I know for a fact the Yamaha is 106 lbs. The mercury though I'm not 100% sure about. 112lbs seems to be stuck in my head for some reason though..


----------



## Dillusion (May 21, 2012)

The mercury with electric start is about 119lbs, without electric start around 110lbs


----------



## snag (Aug 7, 2011)

thanks everyone for the info, im thinkin about buying one of those ipb 14. im lookn to find the latest lightest 25 2 stroke for it and i would like elec strt, any ideas? and dependable.


----------



## AfterHours2 (Aug 2, 2010)

I own a 06 25 Yamaha and a 01 Merc 20. Both have been great motors maintenance wise. Regardless, you are going to have to hunt to find one of the 2 strokes in good shape and pay $. It really depends on preference for brand. You have Merc fans an Yamaha fans. They both will serve you well given there not junk when you purchase..


----------



## Dillusion (May 21, 2012)

> I own a 06 25 Yamaha and a 01 Merc 20. Both have been great motors maintenance wise. Regardless, you are going to have to hunt to find one of the 2 strokes in good shape and pay $. It really depends on preference for brand. You have Merc fans an Yamaha fans. They both will serve you well given there not junk when you purchase..


Working on merc two strokes is fun, super easy to do.

I like the merc because it has an all-on-one tiller so you dont have to reach backwards to shift the motors fwd/rev gear.


----------



## Snookdaddy (Jan 5, 2008)

Go Black (Merc) and never look back.. For some reason, Merc 25hp 2 strokes put out more power than a Yamaha 25 2 stroke.. I've tested both on my Waterman and there was a noticeable difference with the Merc in terms of torque and top end speed using the same prop..


----------



## AfterHours2 (Aug 2, 2010)

> Go Black (Merc) and never look back..  For some reason, Merc 25hp 2 strokes put out more power than a Yamaha 25 2 stroke..  I've tested both on my Waterman and there was a noticeable difference with the Merc in terms of torque and top end speed using the same prop..

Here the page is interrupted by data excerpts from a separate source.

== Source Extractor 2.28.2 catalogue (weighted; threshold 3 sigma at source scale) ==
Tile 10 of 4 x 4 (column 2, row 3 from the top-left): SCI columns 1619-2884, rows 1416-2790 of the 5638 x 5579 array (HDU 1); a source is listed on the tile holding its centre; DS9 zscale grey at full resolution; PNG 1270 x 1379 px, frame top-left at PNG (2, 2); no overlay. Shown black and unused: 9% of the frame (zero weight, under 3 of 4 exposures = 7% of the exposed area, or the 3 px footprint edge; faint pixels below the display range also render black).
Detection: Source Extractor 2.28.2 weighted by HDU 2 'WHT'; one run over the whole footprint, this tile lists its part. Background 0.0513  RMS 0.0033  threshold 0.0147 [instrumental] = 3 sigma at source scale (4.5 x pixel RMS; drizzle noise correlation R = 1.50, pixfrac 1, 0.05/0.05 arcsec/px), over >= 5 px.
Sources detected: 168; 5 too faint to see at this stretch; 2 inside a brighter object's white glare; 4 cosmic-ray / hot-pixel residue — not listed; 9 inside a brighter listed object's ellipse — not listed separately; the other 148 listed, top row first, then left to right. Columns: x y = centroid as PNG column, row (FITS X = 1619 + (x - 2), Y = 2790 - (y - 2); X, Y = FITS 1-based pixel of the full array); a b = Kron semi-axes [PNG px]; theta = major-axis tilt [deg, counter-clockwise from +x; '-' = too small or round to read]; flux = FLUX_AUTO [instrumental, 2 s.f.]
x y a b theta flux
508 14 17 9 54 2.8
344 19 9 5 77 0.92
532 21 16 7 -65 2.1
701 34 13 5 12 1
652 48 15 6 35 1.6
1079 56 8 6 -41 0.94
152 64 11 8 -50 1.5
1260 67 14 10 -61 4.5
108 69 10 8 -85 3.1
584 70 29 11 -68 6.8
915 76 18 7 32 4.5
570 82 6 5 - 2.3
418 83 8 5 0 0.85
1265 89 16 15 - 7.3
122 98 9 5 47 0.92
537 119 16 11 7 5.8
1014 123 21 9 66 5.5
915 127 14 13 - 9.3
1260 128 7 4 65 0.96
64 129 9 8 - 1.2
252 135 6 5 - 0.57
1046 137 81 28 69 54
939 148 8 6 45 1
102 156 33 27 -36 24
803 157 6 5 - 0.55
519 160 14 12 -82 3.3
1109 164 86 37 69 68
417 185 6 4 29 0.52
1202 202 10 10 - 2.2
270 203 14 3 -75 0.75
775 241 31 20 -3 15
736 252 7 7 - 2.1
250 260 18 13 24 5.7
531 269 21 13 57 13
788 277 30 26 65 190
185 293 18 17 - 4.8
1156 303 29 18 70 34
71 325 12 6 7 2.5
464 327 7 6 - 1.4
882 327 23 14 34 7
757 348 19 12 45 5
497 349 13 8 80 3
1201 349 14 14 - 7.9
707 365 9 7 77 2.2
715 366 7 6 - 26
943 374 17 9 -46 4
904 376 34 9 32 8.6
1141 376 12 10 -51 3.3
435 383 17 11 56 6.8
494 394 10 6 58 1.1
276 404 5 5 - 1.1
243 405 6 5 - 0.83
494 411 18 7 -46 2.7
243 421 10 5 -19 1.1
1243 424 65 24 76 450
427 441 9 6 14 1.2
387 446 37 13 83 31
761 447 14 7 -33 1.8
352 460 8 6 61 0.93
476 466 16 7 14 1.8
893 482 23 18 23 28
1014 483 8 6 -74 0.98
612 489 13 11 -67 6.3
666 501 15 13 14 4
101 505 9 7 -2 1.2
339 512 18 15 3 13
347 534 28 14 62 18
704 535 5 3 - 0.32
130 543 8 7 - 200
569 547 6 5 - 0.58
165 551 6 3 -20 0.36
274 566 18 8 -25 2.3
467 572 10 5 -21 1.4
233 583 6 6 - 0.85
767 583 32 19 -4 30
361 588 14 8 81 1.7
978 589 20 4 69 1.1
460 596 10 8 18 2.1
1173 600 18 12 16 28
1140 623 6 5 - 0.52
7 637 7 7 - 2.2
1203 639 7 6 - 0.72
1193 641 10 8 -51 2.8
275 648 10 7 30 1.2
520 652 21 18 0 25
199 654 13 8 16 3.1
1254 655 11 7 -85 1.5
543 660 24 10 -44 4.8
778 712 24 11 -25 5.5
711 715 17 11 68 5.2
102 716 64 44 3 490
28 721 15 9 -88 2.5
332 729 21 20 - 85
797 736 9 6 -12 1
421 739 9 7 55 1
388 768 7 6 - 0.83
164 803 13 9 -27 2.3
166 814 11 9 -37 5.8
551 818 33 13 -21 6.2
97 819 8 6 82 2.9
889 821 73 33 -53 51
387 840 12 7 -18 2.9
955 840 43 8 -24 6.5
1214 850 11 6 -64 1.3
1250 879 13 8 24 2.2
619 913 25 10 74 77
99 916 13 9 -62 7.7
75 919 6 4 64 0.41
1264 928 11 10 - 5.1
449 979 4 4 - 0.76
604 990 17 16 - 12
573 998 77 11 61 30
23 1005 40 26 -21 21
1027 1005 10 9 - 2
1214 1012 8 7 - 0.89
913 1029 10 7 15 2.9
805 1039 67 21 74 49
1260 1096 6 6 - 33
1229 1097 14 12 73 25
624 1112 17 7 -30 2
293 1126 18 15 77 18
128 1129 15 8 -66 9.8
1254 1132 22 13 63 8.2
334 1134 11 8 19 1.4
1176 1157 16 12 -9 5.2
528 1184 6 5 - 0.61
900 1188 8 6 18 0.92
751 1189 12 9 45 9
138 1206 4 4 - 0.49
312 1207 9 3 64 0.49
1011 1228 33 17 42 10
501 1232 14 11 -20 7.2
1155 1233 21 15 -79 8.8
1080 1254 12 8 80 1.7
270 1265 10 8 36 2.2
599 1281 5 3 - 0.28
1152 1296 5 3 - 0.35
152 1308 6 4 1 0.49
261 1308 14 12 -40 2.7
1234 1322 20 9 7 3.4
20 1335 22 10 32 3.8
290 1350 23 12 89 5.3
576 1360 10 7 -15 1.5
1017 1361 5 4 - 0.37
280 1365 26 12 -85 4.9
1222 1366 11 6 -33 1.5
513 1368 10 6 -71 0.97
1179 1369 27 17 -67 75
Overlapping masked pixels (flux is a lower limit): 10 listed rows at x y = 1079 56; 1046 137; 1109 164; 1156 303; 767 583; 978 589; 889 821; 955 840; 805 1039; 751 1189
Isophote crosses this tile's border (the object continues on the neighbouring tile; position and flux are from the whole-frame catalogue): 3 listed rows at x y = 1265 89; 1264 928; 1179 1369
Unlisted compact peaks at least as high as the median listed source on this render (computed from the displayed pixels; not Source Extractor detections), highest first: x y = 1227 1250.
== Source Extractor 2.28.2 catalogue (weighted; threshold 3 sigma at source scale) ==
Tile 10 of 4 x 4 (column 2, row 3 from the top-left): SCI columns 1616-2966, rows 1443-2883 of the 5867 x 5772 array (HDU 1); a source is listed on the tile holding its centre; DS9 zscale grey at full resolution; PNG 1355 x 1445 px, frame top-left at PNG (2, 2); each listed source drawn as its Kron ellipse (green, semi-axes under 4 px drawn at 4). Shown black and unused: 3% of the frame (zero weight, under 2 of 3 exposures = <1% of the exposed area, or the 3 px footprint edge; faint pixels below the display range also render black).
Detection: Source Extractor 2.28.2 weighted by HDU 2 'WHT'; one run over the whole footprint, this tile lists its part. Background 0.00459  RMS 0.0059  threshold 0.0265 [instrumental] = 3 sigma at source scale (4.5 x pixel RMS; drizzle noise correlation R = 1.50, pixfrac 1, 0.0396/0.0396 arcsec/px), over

The Merc does seem to have more power than the Yamaha. I have a 25 Yami on my Gladesmen and a 20 Merc on my Gheenoe Classic. The classic will smoke the Gman all day long. Take into consideration, the Yamaha is running a four blade and the Merc is a 3. If the Merc wasn't a long shaft then I would switch no questions asked. The Yamaha has its cold mornings too..


----------



## cutrunner (Jun 8, 2010)

Ive owned both 25 mercs and yamahas
The merc feels torquier (like it has more power) out of the hole.
But its because of the gear ratios
The yamaha is faster on the top end when put on the same boats and propped accordingly.
I think its vecause on the top end the yamaha has 2 carbs, a slightly smaller gearcase and the better (for top end)
Gear ratio as well as the max rpm is 6000 and the merc is 5600 I belive


----------



## Dillusion (May 21, 2012)

> Ive owned both 25 mercs and yamahas
> The merc feels torquier (like it has more power) out of the hole.
> But its because of the gear ratios
> The yamaha is faster on the top end when put on the same boats and propped accordingly.
> ...


Merc is 6000 too


----------